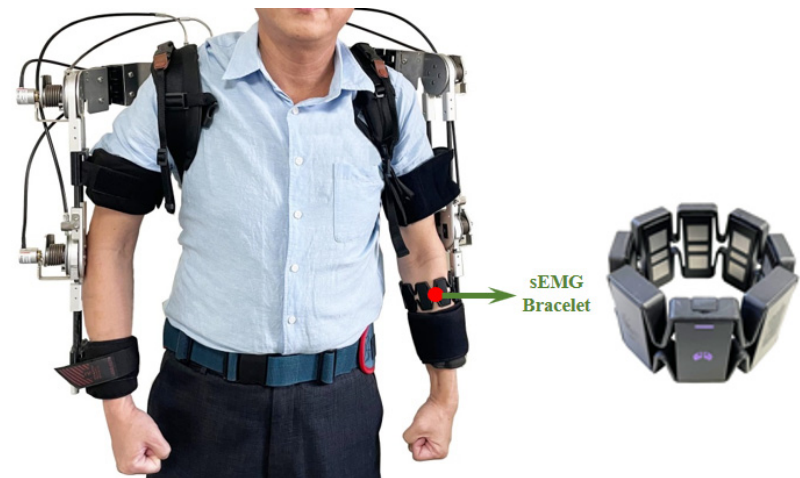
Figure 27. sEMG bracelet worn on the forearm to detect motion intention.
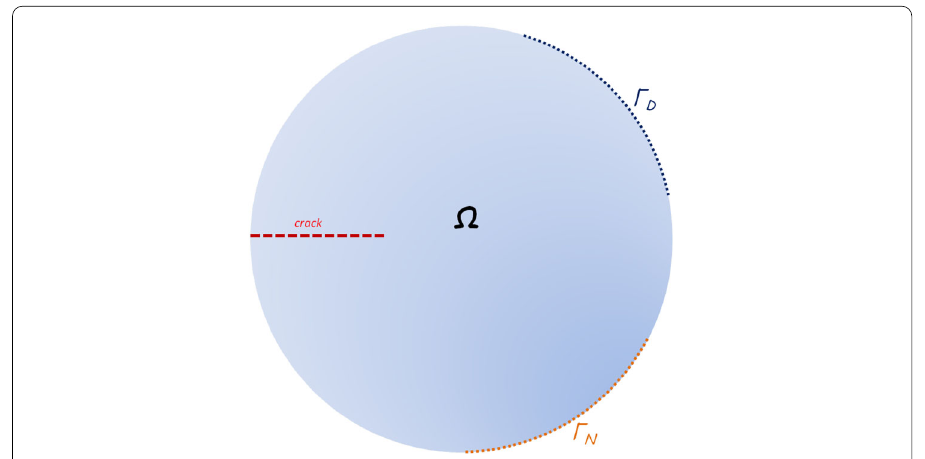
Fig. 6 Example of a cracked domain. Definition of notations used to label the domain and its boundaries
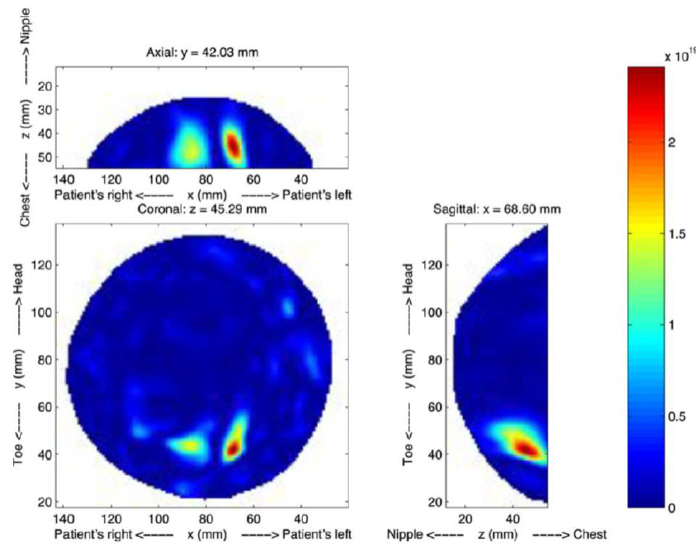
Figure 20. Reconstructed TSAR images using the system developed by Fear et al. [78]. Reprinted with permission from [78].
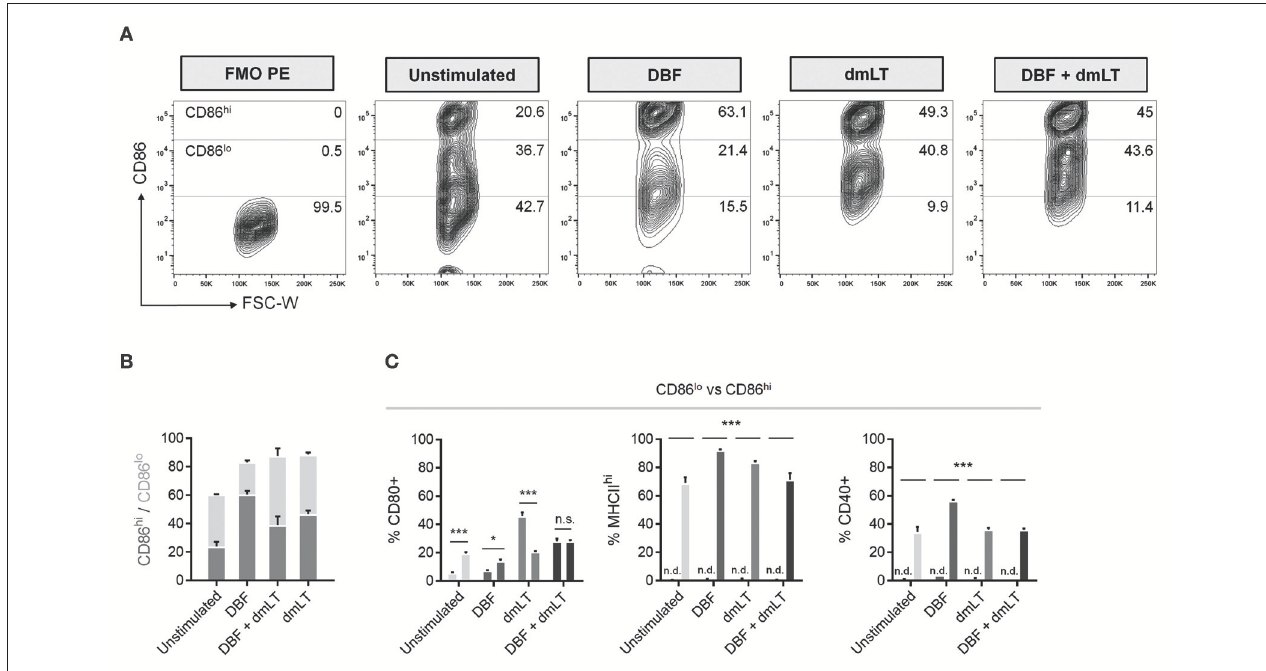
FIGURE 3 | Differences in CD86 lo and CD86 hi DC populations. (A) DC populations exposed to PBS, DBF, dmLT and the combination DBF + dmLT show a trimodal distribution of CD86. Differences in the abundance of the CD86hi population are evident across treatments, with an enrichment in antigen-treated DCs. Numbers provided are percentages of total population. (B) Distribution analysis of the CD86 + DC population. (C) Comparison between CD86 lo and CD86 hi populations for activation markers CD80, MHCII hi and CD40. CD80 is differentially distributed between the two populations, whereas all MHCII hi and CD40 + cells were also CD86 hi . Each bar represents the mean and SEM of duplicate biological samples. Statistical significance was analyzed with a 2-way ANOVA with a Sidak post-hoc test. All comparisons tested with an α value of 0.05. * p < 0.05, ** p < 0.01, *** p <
* * *
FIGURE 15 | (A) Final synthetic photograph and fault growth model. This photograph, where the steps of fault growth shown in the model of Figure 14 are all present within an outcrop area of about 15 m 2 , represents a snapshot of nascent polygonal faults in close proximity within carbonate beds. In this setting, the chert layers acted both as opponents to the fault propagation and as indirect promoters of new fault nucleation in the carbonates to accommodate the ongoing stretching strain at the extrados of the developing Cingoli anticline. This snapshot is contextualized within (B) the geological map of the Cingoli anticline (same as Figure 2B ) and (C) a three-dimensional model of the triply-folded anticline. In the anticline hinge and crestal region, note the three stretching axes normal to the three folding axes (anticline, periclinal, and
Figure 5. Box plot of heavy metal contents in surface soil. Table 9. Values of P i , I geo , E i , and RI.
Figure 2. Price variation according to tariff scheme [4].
==
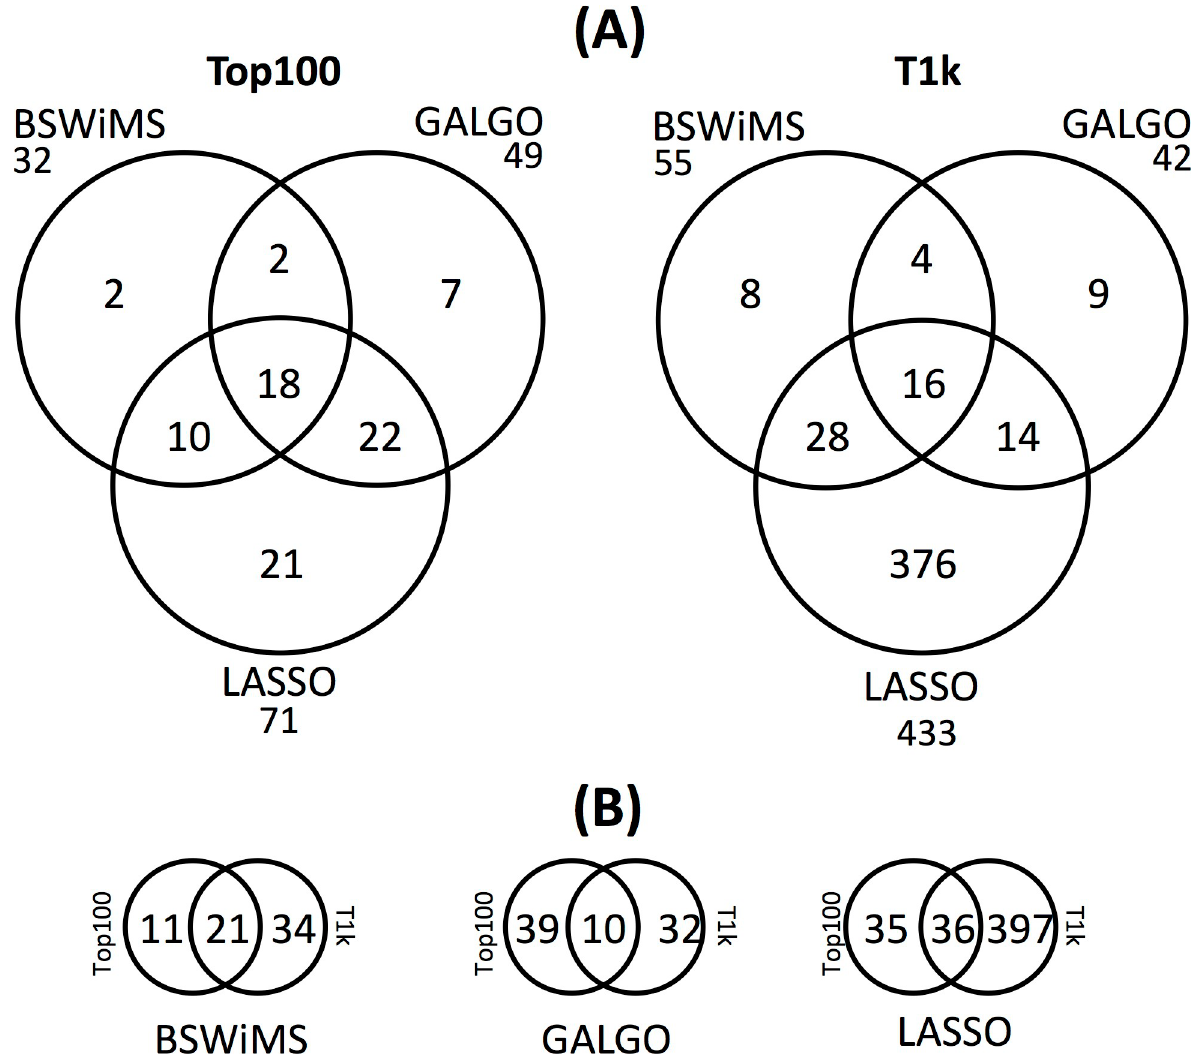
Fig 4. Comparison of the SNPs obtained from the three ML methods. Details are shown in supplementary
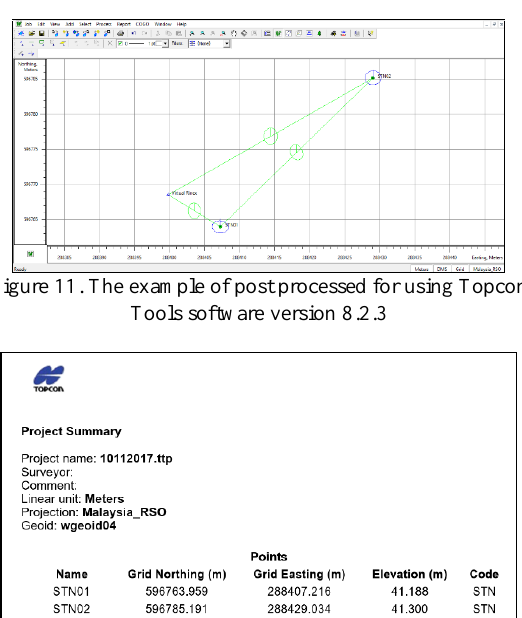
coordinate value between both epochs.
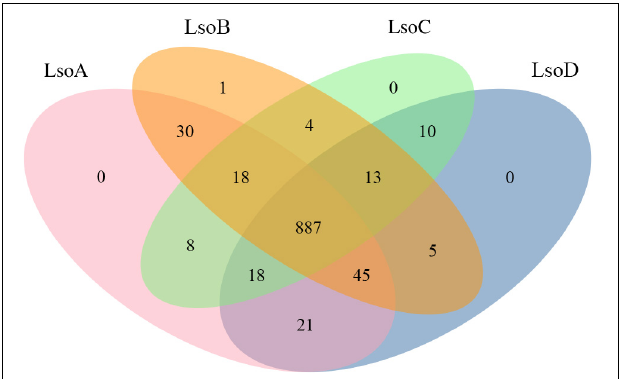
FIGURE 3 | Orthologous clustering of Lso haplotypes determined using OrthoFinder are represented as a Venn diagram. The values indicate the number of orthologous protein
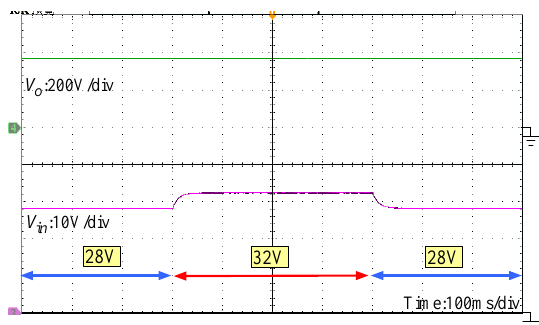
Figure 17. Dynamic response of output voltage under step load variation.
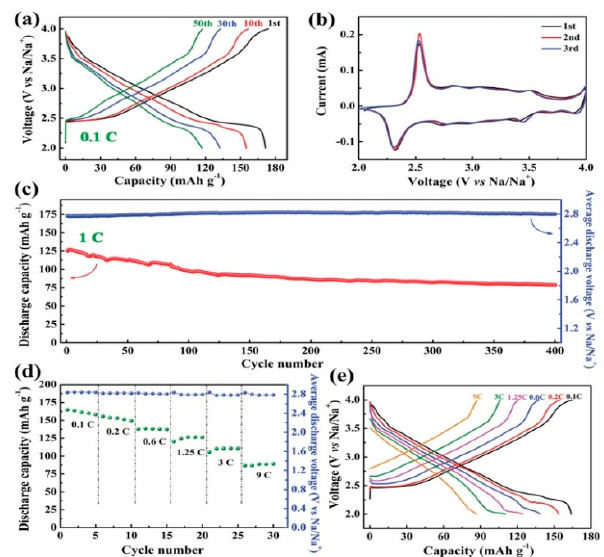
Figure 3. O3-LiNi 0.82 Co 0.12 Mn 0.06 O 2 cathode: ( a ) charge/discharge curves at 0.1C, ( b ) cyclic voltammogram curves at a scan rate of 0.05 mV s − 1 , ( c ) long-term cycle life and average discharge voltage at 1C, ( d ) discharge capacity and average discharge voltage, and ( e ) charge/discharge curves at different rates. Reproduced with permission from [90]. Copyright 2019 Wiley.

# Work task
Going back to the data above, write out everything from the line with "FIGURE 3 | Orthologous" down to the line with "Figure 3. O3-LiNi", both included, leaving every picture out.

# Written reply
FIGURE 3 | Orthologous clustering of Lso haplotypes determined using OrthoFinder are represented as a Venn diagram. The values indicate the number of orthologous protein
Figure 17. Dynamic response of output voltage under step load variation.
Figure 3. O3-LiNi 0.82 Co 0.12 Mn 0.06 O 2 cathode: ( a ) charge/discharge curves at 0.1C, ( b ) cyclic voltammogram curves at a scan rate of 0.05 mV s − 1 , ( c ) long-term cycle life and average discharge voltage at 1C, ( d ) discharge capacity and average discharge voltage, and ( e ) charge/discharge curves at different rates. Reproduced with permission from [90]. Copyright 2019 Wiley.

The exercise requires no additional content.